Task objective:
Write the data out again exactly, with no pictures.

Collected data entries
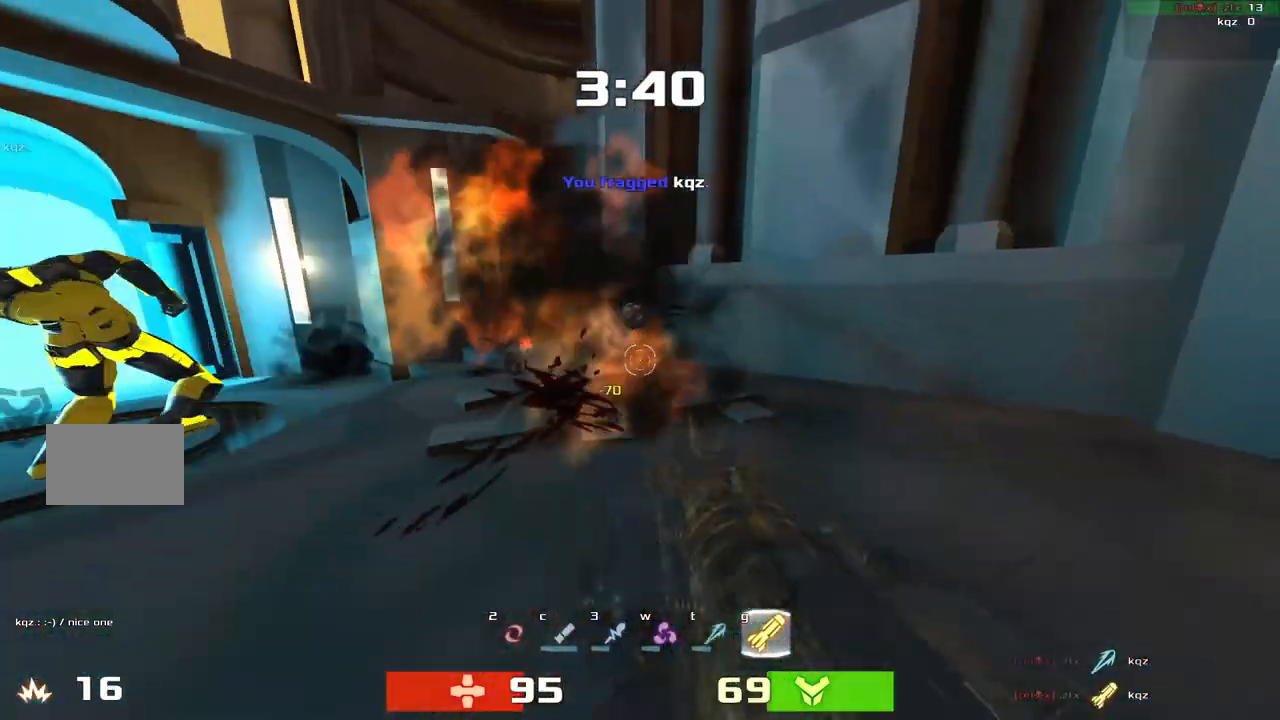
{"keys": ["right", "up"], "events": [[267, "left", "down"], [367, "left", "up"], [383, "right", "down"]]}
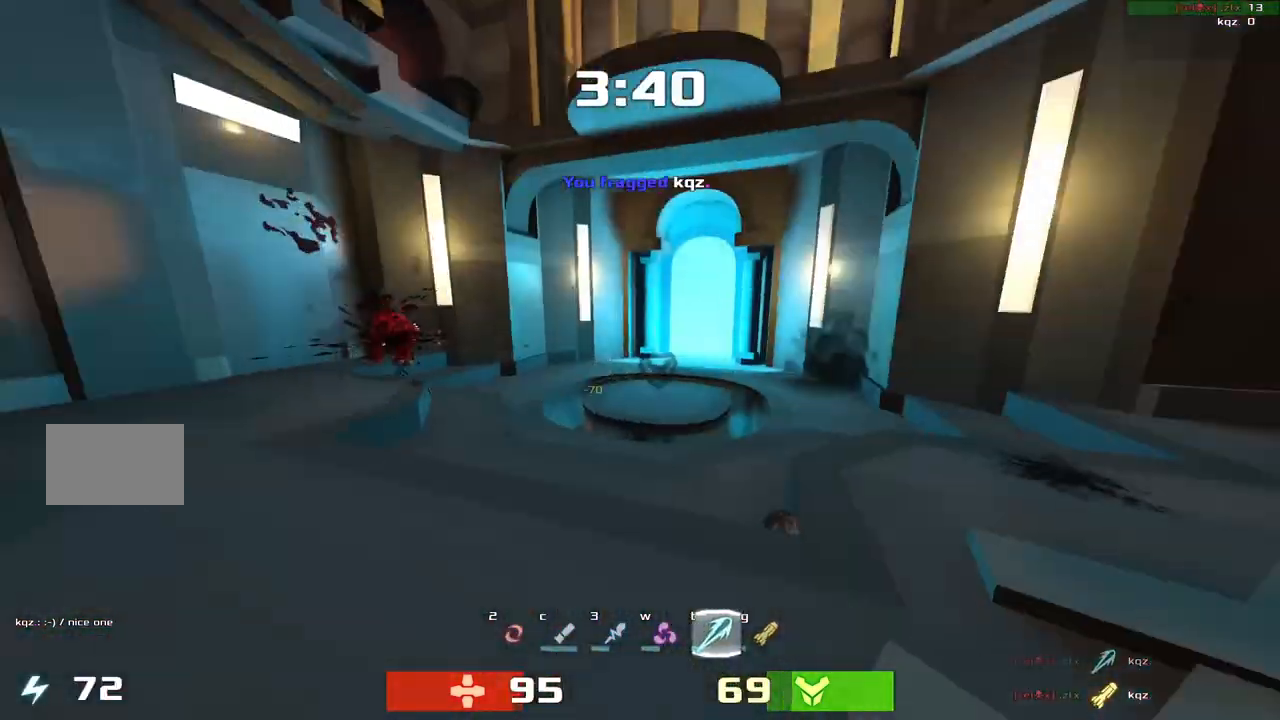
{"keys": ["left", "up"], "events": [[100, "right", "up"], [233, "left", "down"]]}
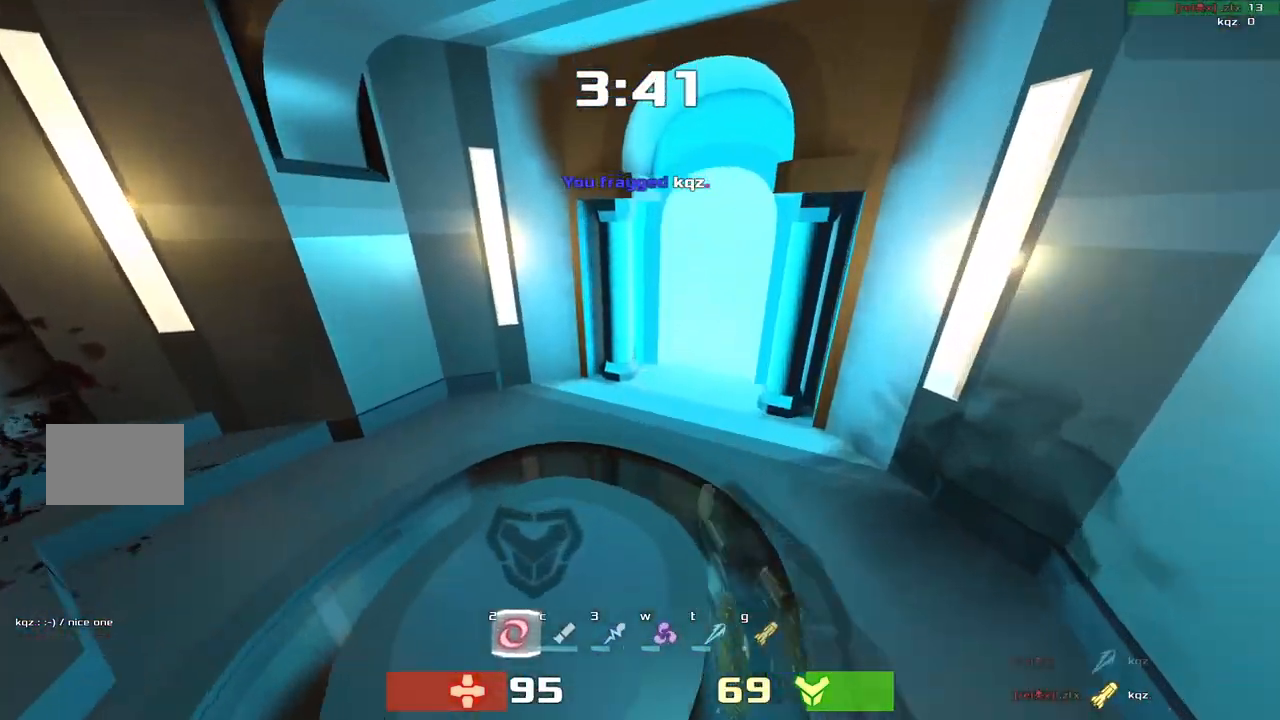
{"keys": ["right", "up"]}
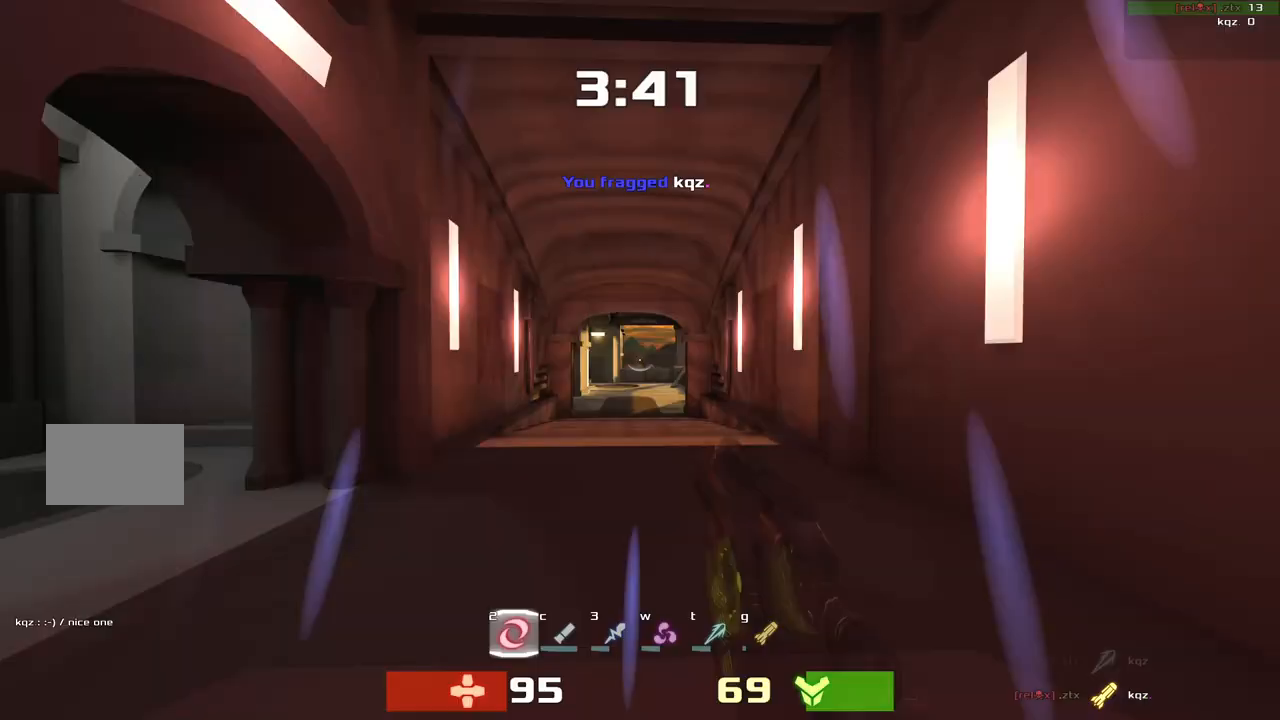
{"keys": ["up"], "events": [[367, "right", "up"]]}
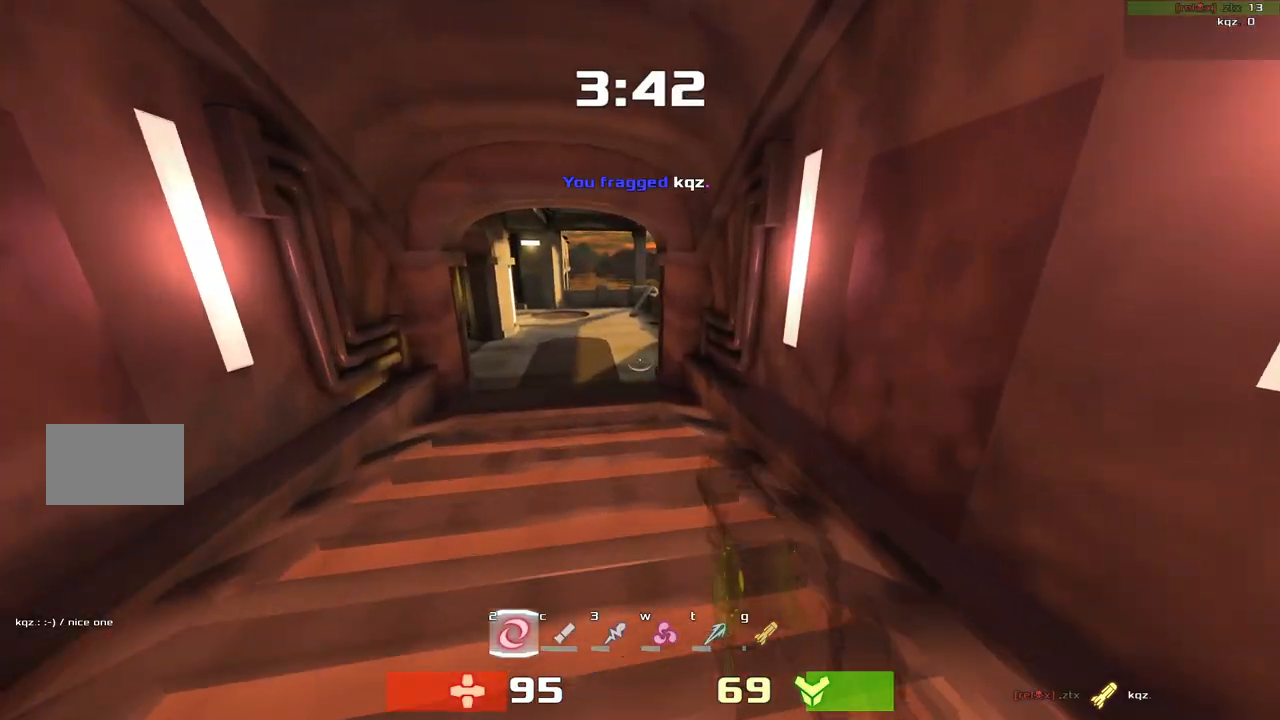
{"keys": ["left"], "events": [[33, "left", "down"], [467, "up", "up"]]}
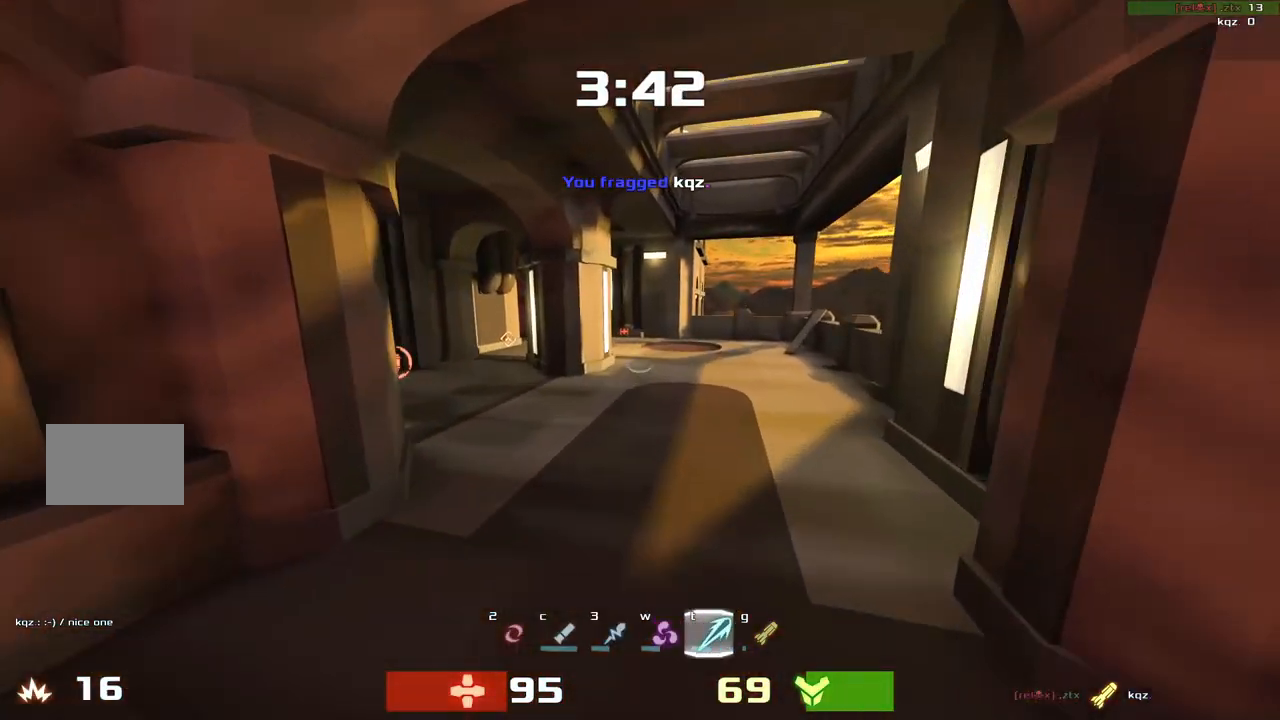
{"keys": ["left"], "events": []}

Response area:
{"keys": ["right", "up"], "events": [[267, "left", "down"], [367, "left", "up"], [383, "right", "down"]]}
{"keys": ["left", "up"], "events": [[100, "right", "up"], [233, "left", "down"]]}
{"keys": ["right", "up"]}
{"keys": ["up"], "events": [[367, "right", "up"]]}
{"keys": ["left"], "events": [[33, "left", "down"], [467, "up", "up"]]}
{"keys": ["left"], "events": []}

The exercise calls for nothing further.